• **WHAT IS REQUIRED**
Please quote every line of text in the material word for word, leaving out the pictures.

-------- RECORDS SUPPLIED

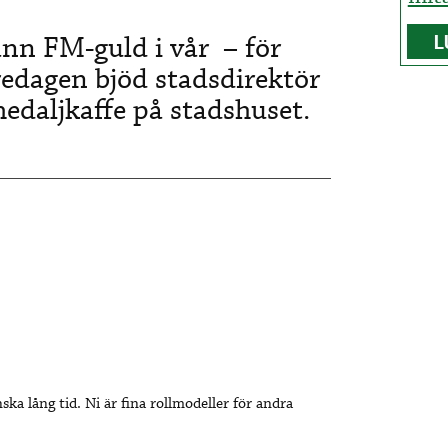
nn FM-guld i vår – för
L
redagen bjöd stadsdirektör
medaljkaffe på stadshuset.
anska lång tid. Ni är fina rollmodeller för andra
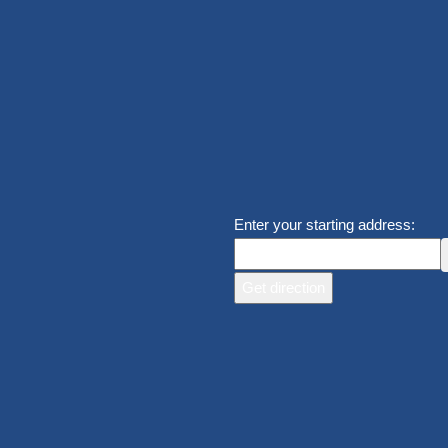
Enter your starting address:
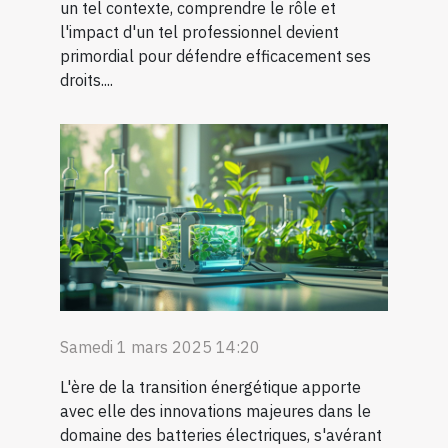
un tel contexte, comprendre le rôle et
l'impact d'un tel professionnel devient
primordial pour défendre efficacement ses
droits....
Samedi 1 mars 2025 14:20
L'ère de la transition énergétique apporte
avec elle des innovations majeures dans le
domaine des batteries électriques, s'avérant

----------------

• **COMPLETED EXERCISE**
nn FM-guld i vår – för
L
redagen bjöd stadsdirektör
medaljkaffe på stadshuset.
anska lång tid. Ni är fina rollmodeller för andra
Enter your starting address:
un tel contexte, comprendre le rôle et
l'impact d'un tel professionnel devient
primordial pour défendre efficacement ses
droits....
Samedi 1 mars 2025 14:20
L'ère de la transition énergétique apporte
avec elle des innovations majeures dans le
domaine des batteries électriques, s'avérant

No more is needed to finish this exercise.